En estos últimos días, la prensa escrita y televisiva ha dado difusión a un hecho muy rechazable en la ciudad de Minas, que tiene como protagonista a un miembro de la Iglesia católica. No conocemos en detalle esta situación, por lo tanto, no nos internaremos en este específico y delicado problema.
Nuestra reflexión va más a lo general, a tratar de profundizar estos acontecimientos en orden a nuestra pertenencia eclesial y por el imperativo espiritual a que nos llama nuestro amor por la Iglesia católica, a quien consideramos la depositaria de la verdad de Jesucristo, para nosotros el Dios salvador de la historia.
En estos últimos años, la Iglesia, en muchos países, se ha visto sacudida y convulsionada por los reprobables escándalos de abuso sexual. El papa Francisco ha sido muy claro. Hay católicos que enmascaran sus miserias con los antifaces de la virtud. Agobiados por su mundanidad espiritual pierden sensibilidad humana. (Ver discurso del papa Francisco a los cardenales en diciembre de 2014).
Todos caminamos en la vida con una carencia que nos duele, que nos mortifica, y que muchas veces puede ser muy penosa. Nuestra verdad de hombres se resuelve en cómo administramos ese límite para bien de los demás, y no para perjuicio de los demás. No son las virtudes las que solo hacen digno a una persona, sino, sobre todo, cómo maneja los repliegues más íntimos de una personalidad indigente. El papa Francisco dice que la Iglesia debe ser un hospital de campaña. Una Iglesia samaritana que sale a los bordes de los caminos a recoger a aquellos desventurados que sufren soledad, despojos y enfermedades.

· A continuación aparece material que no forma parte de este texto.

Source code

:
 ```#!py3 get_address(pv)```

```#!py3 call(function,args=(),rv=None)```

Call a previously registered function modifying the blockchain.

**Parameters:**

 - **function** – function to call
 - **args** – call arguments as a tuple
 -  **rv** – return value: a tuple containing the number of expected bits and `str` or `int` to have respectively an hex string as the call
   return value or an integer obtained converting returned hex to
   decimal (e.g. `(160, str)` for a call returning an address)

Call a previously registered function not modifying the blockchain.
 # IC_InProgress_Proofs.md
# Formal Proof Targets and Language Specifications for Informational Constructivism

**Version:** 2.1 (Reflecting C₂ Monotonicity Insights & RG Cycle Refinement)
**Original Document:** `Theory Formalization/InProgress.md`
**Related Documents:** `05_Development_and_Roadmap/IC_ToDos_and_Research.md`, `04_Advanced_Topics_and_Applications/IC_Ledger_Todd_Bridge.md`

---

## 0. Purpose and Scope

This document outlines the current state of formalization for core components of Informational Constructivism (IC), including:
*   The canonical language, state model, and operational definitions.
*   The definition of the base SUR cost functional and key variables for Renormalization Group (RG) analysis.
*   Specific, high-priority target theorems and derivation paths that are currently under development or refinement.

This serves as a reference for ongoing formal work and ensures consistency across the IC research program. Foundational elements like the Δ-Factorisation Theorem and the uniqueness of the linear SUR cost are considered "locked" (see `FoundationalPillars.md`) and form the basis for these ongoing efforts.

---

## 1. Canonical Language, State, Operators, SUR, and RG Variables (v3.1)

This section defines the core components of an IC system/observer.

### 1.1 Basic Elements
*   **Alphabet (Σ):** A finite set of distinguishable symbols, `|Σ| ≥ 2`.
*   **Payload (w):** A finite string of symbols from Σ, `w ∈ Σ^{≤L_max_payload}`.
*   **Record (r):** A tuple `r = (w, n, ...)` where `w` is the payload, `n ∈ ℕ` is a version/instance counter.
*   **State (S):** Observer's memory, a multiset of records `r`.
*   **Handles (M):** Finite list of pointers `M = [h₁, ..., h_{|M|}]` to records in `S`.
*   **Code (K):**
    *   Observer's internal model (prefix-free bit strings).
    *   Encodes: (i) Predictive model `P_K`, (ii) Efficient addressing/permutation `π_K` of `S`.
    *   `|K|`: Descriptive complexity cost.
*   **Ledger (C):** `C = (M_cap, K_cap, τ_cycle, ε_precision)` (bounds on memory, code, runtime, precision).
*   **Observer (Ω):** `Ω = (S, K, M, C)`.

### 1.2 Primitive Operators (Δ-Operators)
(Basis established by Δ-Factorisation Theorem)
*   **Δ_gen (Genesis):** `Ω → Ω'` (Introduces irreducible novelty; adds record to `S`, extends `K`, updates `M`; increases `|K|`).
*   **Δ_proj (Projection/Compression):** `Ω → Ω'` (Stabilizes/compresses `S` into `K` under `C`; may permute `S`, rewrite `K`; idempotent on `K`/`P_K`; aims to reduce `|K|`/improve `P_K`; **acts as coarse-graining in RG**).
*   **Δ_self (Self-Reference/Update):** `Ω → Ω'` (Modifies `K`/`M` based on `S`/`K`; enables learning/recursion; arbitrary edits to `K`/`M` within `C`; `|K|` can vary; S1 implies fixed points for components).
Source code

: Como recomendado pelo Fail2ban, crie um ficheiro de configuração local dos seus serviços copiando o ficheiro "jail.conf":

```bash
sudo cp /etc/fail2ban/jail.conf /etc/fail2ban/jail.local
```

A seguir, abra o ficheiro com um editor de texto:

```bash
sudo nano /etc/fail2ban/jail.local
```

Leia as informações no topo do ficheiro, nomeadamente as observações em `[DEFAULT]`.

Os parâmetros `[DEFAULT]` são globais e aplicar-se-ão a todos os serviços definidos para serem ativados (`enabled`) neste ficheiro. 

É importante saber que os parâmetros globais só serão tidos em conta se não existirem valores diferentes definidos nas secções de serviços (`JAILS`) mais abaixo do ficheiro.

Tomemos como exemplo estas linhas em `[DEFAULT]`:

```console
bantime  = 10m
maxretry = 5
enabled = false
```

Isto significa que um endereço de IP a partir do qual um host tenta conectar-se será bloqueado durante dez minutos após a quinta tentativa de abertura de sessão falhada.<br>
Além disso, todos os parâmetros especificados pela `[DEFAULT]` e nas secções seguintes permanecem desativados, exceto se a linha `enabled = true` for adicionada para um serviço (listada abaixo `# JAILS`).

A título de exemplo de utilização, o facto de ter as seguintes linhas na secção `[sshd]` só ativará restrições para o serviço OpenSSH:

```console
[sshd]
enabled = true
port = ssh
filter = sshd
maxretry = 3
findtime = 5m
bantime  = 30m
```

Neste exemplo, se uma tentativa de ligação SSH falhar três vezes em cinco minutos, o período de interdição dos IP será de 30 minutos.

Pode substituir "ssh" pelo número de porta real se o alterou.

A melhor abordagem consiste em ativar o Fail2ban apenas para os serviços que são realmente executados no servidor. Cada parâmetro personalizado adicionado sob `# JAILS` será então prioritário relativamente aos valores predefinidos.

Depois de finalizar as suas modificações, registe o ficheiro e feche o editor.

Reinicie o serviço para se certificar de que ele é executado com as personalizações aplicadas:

Pero esa Iglesia debe también mirar hacia adentro, hacia otro tipo de desventura: aquellos miembros que han profanado lo sagrado. Decía el escritor George Bernanos que la inocencia se concentraba en los niños, los santos y los poetas. A la inocencia se la debe proteger, no exponerla a los caprichos de deseos trastornados. No hay pecado mayor que cuando se ha vulnerado la confianza de un inocente. No hay peor corrupción que aquella que ha degradado lo sagrado. Cada niño es sagrado.
Una sociedad, una comunidad, se mide en sus valores cuando tiene una política de defensa y amparo de los más débiles y desprotegidos. Entre ellos, en los primeros lugares: los niños. Cuando se vulnera la inocencia de un niño se producen profundas grietas de dolor y el escepticismo vital anida en las conciencias de las víctimas. Sin embargo, frente a tanto dolor puede haber otra mirada de esperanza.
En la relación de dos polos: lo inocente y lo misterioso-sagrado, cuando se potencian mutuamente en dignidad de vida, el fruto es maravilloso. En la Iglesia católica hay muchos ejemplos. En Uruguay la obra de las Hermanas de la Congregación de la Madre Teresa de Calcuta, la obra de Don Orione, la labor constante del P. Mateo Méndez, el trabajo del P. Verde (el Gordo Verde), y el recuerdo del inconmensurable amor redentor y promotor del Padre Cacho (ese Cacho de Dios, como dice uno de sus biógrafos). Estas son perlas resplandecientes, entre otras múltiples expresiones de compromiso.